Mieliśmy do czynienia nie tylko z aktami dywersji, ale terroru państwowego – stwierdził w Sejmie wicepremier i szef MSZ Radosław Sikorski. W wystąpieniu nawiązywał do spalenia flagi Unii Europejskiej podczas ostatniego Marszu Niepodległości i krytykował prezydenta Karola Nawrockiego. – Nie znalazł czasu, by wspomnieć o rosyjskiej agresji – podkreślił Sikorski.

– Jasną intencją było spowodowanie ofiar w ludziach – ocenił szef polskiej dyplomacji, nawiązując do ostatnich aktów dywersji w Polsce, które doprowadziły do uszkodzenia linii kolejowych. Sikorski zapewnił, że spotkają się one z odpowiedzią ze strony Polski i będzie to odpowiedź „nie tylko dyplomatyczna”.

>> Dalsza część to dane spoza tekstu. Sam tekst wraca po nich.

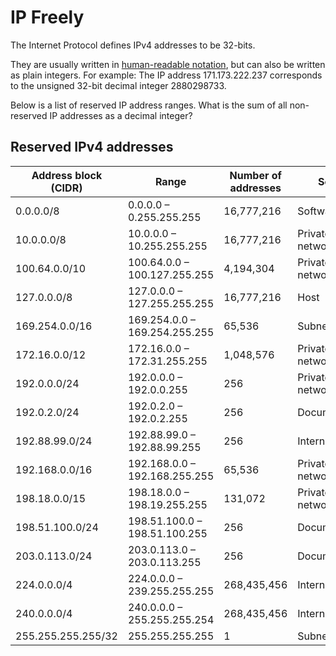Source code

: * IP Freely

The Internet Protocol defines IPv4 addresses to be 32-bits.

They are usually written in [[https://en.wikipedia.org/wiki/Classless_Inter-Domain_Routing][human-readable notation]], but can also be
written as plain integers. For example: The IP address 171.173.222.237
corresponds to the unsigned 32-bit decimal integer 2880298733.

Below is a list of reserved IP address ranges. What is the sum of all
non-reserved IP addresses as a decimal integer?

** Reserved IPv4 addresses

|----------------------+-------------------------------+---------------------+-----------------|
| Address block (CIDR) | Range                         | Number of addresses | Scope           |
|----------------------+-------------------------------+---------------------+-----------------|
| 0.0.0.0/8            | 0.0.0.0 – 0.255.255.255       | 16,777,216          | Software        |
| 10.0.0.0/8           | 10.0.0.0 – 10.255.255.255     | 16,777,216          | Private network |
| 100.64.0.0/10        | 100.64.0.0 – 100.127.255.255  | 4,194,304           | Private network |
| 127.0.0.0/8          | 127.0.0.0 – 127.255.255.255   | 16,777,216          | Host            |
| 169.254.0.0/16       | 169.254.0.0 – 169.254.255.255 | 65,536              | Subnet          |
| 172.16.0.0/12        | 172.16.0.0 – 172.31.255.255   | 1,048,576           | Private network |
| 192.0.0.0/24         | 192.0.0.0 – 192.0.0.255       | 256                 | Private network |
| 192.0.2.0/24         | 192.0.2.0 – 192.0.2.255       | 256                 | Documentation   |
| 192.88.99.0/24       | 192.88.99.0 – 192.88.99.255   | 256                 | Internet        |
| 192.168.0.0/16       | 192.168.0.0 – 192.168.255.255 | 65,536              | Private network |
| 198.18.0.0/15        | 198.18.0.0 – 198.19.255.255   | 131,072             | Private network |
| 198.51.100.0/24      | 198.51.100.0 – 198.51.100.255 | 256                 | Documentation   |
| 203.0.113.0/24       | 203.0.113.0 – 203.0.113.255   | 256                 | Documentation   |
| 224.0.0.0/4          | 224.0.0.0 – 239.255.255.255   | 268,435,456         | Internet        |
| 240.0.0.0/4          | 240.0.0.0 – 255.255.255.254   | 268,435,456         | Internet        |
| 255.255.255.255/32   | 255.255.255.255               | 1                   | Subnet          |
|----------------------+-------------------------------+---------------------+-----------------|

– Obce państwo wysłało dobrze przygotowanych dywersantów i tylko cudem nie osiągnęli oni celu – tłumaczył Sikorski. Zaznaczał, że rosyjskie służby celowo wynajęły do tej „pracy” obywateli Ukrainy. – GRU rutynowo do swojej brudnej roboty wynajmuje podwykonawców pod fałszywą flagą – przypominał.

Sikorski mówił też, że o możliwość wystąpienia w Sejmie poprosił pierwszy raz w ciągu ogółem dziewięciu lat sprawowania urzędu ministra spraw zagranicznych. Mimo to, posłowie opozycji masowo opuszczali salę posiedzeń w trakcie jego przemówienia.

Wróg jest na Wschodzie

W dalszej części wystąpienia Sikorski rozprawiał się z antyunijnymi nastrojami. Przypomniał o spaleniu flagi UE podczas ostatniego Marszu Niepodległości w Warszawie. Żalił się na postawę prezydenta Karola Nawrockiego. – W swoim wystąpieniu nie znalazł czasu, by wspomnieć o rosyjskiej agresji – mówił Sikorski.

Wicepremier nawiązał do słów Nawrockiego o „obcych agendach UE”:

Niestety nie były to tylko słowa. Następnego dnia prezydent odmówił powołania 46 sędziów. Sędziowie ci nie zostali powołani dlatego, że powoływali się na polską konstytucję i orzeczenia unijnych trybunałów

– stwierdził Sikorski i dodał, że wobec takiej postawy nie może być obojętny, bo „słowa i czyny prezydenta są nie tylko obraźliwe, ale też niebezpieczne”:

To nie członkostwo w Unii prowadzi do utraty suwerenności, lecz odwrotnie – dzięki zrzuceniu jarzma komunistycznego, mogliśmy przystąpić do UE. Wie o tym Ukraina, która chce uciec spod ruskiego miru. Naprawdę uważacie, że Bruksela wyśle czołgi, żeby zmusić nas do stosowania jednolitych ładowarek do telefonów? Ile bomb zrzuciła na Londyn, żeby ukarać Brytyjczyków za Brexit?

– pytał retorycznie Sikorski.

Na koniec wicepremier podkreślił, że „jako Unia jesteśmy wobec Rosji gigantem”. Zarzucił Nawrockiemu, że swoją postawą „przygotowuje polityczny i psychologiczny grunt pod Polexit”. Nawiązał też do słów papieża Jana Pawła II, który mówił, że „integracja Polski z UE jest od samego początku wspierana przez Stolicę Apostolską”.